10 Baby on the Cheap Ideas
1. Hand me downs!!
2. Buy used furniture. If it is refinish-able, refinish, if not try painting geometric designs or patterns. You will be surprised at your creative genius.
3. Try finding toys and bedding at yard sales or thrift stores. You will be amazed at what needs just a good clean. I know plenty of people who have gotten almost new items such as car seats, carriers and clothes this way. (Update- it is not generally suggested for safety’s sake to use a used car seat.)
4. Learn how to make mobiles and crafts as activities to do with your children, check out your library.
5. Breastfeed. Breastfeeding will prevent illness (less doctor’s visits) and it is free (formula is approximately $1200 a year).
6. Look into the economics of cloth diapers. Paper diapers generally cost $1,092 a year. These are not even the more environmentally friendly ones like Tushies.
7. Educate yourself on children’s needs and illnesses to lessen unnecessary doctor visits. This is not to suggest one doesn’t take their child to see their health care provider. Check out my book -Herbal Healing for Children. You will find a lot of ways to save money around the house.
8. Cook from scratch for your baby’s food and use a blender or food mill. Try simple foods like yams, rice, peas, etc.. babies do not need canned and processed meals in a jar. My children were eating curries with us a 10 months old (mild ones) they was wanted what we were eating.
9. Learn to make your own detergent, household cleaners and cooking mixes. They save money and can be non-toxic, safe and cheap.
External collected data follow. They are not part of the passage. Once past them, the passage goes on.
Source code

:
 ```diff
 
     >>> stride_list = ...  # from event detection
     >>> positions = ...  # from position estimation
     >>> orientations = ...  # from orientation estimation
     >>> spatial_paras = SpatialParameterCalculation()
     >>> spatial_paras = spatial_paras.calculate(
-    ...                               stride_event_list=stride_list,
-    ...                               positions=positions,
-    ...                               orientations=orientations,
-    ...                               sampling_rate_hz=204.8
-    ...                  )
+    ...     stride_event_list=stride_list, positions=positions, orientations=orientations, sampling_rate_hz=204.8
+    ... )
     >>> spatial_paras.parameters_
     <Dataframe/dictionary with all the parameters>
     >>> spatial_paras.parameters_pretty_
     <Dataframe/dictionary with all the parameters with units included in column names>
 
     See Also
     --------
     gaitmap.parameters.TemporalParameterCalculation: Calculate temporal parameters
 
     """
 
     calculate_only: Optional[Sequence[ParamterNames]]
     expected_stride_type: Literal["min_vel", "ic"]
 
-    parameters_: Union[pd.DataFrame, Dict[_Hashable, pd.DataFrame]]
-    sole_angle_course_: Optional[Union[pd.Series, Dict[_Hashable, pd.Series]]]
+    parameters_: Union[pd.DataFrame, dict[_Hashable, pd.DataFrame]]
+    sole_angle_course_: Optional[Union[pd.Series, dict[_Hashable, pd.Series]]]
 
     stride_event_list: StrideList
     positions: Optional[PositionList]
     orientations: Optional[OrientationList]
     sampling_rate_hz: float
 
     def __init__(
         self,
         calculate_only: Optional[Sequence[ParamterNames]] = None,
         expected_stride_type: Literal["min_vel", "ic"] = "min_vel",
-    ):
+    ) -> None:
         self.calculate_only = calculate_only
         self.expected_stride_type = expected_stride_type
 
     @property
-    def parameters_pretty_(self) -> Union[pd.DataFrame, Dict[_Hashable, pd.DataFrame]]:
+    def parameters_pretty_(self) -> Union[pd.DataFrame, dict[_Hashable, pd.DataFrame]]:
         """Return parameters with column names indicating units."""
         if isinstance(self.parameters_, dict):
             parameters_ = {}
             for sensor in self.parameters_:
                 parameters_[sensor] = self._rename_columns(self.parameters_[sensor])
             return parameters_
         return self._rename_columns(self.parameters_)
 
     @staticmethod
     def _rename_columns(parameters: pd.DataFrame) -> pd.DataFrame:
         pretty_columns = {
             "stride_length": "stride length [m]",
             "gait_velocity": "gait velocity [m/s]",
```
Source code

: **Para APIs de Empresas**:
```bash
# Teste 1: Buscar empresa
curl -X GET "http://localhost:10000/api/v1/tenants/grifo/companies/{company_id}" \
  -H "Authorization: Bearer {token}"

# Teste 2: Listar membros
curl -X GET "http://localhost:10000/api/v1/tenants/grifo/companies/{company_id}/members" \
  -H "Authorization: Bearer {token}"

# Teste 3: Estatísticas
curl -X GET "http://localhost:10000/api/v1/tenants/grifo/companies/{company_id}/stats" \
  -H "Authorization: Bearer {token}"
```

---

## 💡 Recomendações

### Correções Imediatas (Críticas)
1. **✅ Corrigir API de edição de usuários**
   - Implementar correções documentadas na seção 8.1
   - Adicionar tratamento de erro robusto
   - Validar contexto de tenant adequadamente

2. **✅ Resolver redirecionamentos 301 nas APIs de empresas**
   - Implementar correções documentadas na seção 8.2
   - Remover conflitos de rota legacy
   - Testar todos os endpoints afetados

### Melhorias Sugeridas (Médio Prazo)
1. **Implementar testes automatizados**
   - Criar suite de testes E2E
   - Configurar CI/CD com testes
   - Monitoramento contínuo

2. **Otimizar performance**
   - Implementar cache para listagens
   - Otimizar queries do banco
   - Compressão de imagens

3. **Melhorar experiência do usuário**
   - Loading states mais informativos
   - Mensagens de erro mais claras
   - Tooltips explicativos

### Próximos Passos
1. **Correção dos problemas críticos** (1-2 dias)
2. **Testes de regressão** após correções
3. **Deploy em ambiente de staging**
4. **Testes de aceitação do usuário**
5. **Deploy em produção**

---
10. Tell friends and relatives about raising on the cheap and you will be surprised how others want to loan or give you stuff they no longer want.
How to sew a baby carrier sling
The following directions will help you create an unpadded sling similar to a Maya Wrap. Slings are easy to make, and magnificent to use with infants and toddlers! I suggest you use medium to heavy weight 100% cotton fabric for your sling. You can also use a stretch cotton, or cotton blend. You want to use a fabric that will be strong and durable and appropriate for your climate, you may not want polar fleece in Alabama. It’s essential to choose non-directional prints. You want a machine washable fabric; after all, you’ll be carrying your child around in this sling and who knows what will get on it. (Well we all know) You can also use mesh for a sling to take in a swimming pool or lake during the summer. The mesh fabric should be strong enough for everyday use, so make sure you purchase a strong mesh.
1 1/2 – 2 yards of fabric (45” or 60” wide fabrics will both work; it depends on your preference. The length of fabric will depend on your body size and how long of a tail you want.)
2 heavy duty metal or plastic rings at least 3 inches in diameter (you can use macramé rings found in craft stores, or order rings made specifically for slings online.)
Fold salvage edge over 1/4 inch, and then again another 1/4 inch and sew, creating a narrow hem. Repeat on other side finishing off salvages.
2. Trim both unfinished ends of fabric along cut line evenly. Hem using same method used for salvage edges. You will now have a long rectangle of fabric with all edges neatly hemmed.
3. Next, you will create the part of your sling that will rest on your shoulder and hold the rings. You will need to divide the width of your fabric by three and accordion fold the fabric evenly and uniformly. For example, if you have selected a 45 inch wide piece of fabric, you will need to fold it into approximately 15, 3 inch sections to obtain a neat three inch wide stack of fabric to loop through the rings to create the shoulder rest.
4. Once one end of your fabric is accordion folded, loop it through BOTH rings. Fold the fabric back against itself and sew securely to hold the rings. I suggest sewing several rows of straight stitching about 1/4 inch from each other.
5. Gather the opposite end of the sling together loosely in your hand. This will now become the “tail” end of your sling. Loop it through both rings, pulling it back through one ring only to secure it and make it adjustable.
Your sling is now ready for use! By pulling the tail through the two rings you can adjust and custom fit the sling to you and your baby. This sling has a large tail that can be used for discreet breastfeeding in public, a drool rag, and added warmth in cold weather. The lack of padding in this sling (as opposed to other types) makes it extremely versatile and able to conform to many different carrying positions and body types.
Green Tit is just sharing directions and does not take any responsibly for these instructions and mishaps that may occur from following said instructions. This is the responsibility of the reader.
BAI is also just sharing directions also. We want you to make sure that all you do is safe.